Data shown:
+===+

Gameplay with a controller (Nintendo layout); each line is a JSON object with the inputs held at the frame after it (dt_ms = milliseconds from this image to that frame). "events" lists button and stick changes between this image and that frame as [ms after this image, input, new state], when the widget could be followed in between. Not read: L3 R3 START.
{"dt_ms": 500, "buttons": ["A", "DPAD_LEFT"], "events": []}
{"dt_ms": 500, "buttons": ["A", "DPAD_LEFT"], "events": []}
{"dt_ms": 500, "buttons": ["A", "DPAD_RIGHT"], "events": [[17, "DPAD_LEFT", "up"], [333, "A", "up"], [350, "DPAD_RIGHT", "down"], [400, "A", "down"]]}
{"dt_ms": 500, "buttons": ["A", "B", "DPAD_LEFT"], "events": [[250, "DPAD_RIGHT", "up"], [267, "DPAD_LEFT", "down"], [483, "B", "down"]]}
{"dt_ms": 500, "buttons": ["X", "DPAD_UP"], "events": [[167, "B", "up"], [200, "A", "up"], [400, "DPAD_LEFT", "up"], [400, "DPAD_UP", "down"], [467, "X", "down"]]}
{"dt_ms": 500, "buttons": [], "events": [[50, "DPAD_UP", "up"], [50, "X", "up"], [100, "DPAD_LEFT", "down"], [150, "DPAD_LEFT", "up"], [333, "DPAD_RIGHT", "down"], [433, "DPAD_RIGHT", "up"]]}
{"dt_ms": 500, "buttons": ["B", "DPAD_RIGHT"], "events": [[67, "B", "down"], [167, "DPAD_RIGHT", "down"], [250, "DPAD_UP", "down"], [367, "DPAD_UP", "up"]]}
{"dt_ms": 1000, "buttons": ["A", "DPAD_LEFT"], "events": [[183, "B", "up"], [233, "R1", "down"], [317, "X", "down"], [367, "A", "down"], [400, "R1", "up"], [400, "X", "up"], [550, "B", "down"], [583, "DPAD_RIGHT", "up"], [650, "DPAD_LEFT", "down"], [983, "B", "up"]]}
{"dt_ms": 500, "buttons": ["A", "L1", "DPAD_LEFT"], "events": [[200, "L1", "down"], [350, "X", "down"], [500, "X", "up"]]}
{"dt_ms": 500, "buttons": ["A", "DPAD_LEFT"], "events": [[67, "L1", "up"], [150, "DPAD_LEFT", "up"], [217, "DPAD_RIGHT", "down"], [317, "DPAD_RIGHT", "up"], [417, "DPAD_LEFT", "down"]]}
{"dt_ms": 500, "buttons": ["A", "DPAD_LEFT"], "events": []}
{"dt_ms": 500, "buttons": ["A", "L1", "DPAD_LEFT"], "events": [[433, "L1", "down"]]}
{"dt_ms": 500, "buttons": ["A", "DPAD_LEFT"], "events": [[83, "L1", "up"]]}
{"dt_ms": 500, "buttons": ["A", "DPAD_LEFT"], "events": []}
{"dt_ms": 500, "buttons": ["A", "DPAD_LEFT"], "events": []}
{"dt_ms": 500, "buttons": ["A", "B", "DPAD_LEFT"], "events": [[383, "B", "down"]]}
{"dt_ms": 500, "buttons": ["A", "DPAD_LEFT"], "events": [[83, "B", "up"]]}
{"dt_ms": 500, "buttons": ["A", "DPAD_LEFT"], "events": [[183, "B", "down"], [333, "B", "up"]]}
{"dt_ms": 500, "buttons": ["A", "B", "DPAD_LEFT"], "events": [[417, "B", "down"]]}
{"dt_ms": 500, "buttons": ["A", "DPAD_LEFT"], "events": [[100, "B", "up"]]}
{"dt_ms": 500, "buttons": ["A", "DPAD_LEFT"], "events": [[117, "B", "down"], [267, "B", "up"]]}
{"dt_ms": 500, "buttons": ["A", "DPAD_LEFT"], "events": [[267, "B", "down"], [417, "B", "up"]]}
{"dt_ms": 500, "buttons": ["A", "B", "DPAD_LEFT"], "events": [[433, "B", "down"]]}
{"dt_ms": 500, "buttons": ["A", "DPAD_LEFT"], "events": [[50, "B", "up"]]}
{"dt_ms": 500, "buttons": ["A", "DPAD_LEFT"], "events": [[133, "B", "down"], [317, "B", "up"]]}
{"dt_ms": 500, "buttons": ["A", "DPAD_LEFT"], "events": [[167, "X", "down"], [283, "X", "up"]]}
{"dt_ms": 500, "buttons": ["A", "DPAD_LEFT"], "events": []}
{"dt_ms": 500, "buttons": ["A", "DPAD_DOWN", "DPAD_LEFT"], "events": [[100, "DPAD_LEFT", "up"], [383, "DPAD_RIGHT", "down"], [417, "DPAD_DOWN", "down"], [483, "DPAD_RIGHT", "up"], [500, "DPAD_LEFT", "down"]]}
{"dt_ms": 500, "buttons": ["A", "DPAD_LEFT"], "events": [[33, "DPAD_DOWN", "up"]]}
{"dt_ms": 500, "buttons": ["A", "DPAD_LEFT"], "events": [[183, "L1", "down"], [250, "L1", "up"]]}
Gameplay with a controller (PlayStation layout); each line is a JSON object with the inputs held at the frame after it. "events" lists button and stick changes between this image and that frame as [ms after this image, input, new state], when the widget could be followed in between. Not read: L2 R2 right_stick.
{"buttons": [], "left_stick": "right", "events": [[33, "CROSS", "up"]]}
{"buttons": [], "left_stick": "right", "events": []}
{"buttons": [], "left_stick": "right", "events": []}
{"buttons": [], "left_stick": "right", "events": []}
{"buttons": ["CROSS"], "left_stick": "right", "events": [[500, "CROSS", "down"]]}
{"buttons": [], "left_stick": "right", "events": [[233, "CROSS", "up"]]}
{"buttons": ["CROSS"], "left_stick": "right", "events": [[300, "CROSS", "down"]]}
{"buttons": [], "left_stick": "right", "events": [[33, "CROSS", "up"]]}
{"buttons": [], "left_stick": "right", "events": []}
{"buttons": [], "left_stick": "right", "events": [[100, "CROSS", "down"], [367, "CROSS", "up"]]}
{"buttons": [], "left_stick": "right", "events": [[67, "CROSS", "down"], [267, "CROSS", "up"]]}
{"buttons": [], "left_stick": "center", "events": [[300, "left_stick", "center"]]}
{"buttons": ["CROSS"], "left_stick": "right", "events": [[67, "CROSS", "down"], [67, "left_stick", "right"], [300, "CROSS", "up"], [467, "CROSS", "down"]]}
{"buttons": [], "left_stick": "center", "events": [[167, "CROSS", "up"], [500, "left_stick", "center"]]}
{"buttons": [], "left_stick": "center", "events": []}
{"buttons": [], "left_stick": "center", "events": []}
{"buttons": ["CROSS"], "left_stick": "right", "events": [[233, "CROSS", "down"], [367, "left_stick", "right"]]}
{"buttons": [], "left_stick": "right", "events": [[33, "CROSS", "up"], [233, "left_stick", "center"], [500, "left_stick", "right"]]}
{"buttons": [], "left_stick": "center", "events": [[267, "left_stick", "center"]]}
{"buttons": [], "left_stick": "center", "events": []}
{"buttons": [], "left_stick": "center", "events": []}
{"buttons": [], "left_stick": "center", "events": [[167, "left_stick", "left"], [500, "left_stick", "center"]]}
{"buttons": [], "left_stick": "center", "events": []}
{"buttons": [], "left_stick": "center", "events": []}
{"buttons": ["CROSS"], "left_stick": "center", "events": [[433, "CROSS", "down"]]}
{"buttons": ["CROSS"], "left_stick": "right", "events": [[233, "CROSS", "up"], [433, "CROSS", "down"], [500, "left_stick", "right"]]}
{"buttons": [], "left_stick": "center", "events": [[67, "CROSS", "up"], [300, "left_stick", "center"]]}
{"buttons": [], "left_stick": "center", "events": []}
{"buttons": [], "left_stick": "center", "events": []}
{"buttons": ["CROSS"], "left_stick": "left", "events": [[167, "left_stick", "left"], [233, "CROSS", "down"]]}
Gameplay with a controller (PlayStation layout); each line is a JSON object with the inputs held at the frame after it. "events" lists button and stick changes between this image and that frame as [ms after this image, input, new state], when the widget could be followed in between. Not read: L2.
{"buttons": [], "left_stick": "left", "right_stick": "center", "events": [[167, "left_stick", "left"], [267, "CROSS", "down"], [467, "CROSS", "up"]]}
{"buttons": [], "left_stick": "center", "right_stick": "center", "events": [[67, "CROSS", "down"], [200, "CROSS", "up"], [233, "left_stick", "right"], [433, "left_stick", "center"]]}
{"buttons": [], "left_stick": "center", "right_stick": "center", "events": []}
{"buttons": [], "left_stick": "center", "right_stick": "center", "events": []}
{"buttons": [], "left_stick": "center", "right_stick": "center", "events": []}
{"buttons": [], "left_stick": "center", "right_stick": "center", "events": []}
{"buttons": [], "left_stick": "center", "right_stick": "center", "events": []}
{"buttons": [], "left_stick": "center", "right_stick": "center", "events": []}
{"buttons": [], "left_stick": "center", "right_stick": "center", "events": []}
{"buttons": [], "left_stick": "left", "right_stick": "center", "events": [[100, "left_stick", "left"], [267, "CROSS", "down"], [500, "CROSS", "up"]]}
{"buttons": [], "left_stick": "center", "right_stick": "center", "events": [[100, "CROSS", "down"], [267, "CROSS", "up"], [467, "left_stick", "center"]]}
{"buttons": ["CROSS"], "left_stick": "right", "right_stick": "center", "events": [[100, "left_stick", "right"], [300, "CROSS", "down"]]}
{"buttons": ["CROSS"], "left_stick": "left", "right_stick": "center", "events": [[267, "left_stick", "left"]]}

+===+

How to complete this task: Pull out all lines from the listing that contain the string "frame".

Result:
Gameplay with a controller (Nintendo layout); each line is a JSON object with the inputs held at the frame after it (dt_ms = milliseconds from this image to that frame). "events" lists button and stick changes between this image and that frame as [ms after this image, input, new state], when the widget could be followed in between. Not read: L3 R3 START.
Gameplay with a controller (PlayStation layout); each line is a JSON object with the inputs held at the frame after it. "events" lists button and stick changes between this image and that frame as [ms after this image, input, new state], when the widget could be followed in between. Not read: L2 R2 right_stick.
Gameplay with a controller (PlayStation layout); each line is a JSON object with the inputs held at the frame after it. "events" lists button and stick changes between this image and that frame as [ms after this image, input, new state], when the widget could be followed in between. Not read: L2.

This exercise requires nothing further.